There are multiple ethical concerns that could arise from this dataset. This datset could be biased due to any type of under reporting or over reporting of certain kinds of accidents, such as minor fender benders going unreported while there is more attention given to large accidents. I also believe the accuracy of this dataset could be called into question due to the large number of missing values in it, making up nearly 30 percent of the data.

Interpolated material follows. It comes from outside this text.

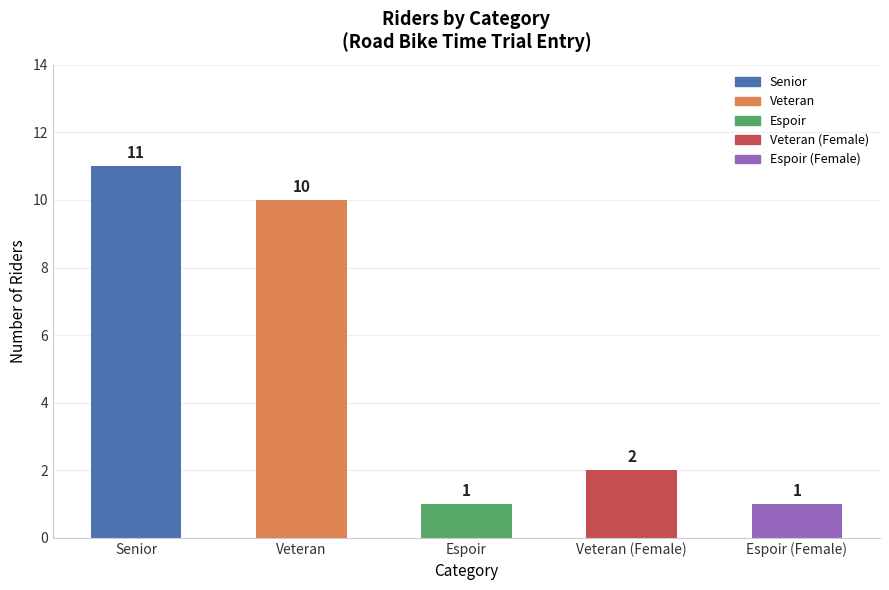

What value does the data have at Espoir?

1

An ethical concern for this project is that the results of my EDA could be misused. My EDA revealed that accidents involed construction vehicles, bigger trucks like 18 wheelers, and motorcycles resulted in more deaths on average, which could lead a viewer of this project to raise safety concerns over these vehicles. However, based on the value of the averages themselves these vehicles do not cause even 1 extra death on average than any other vehicle type, meaning this data should not be used in any way to crack down on the safety of those types of vehicles.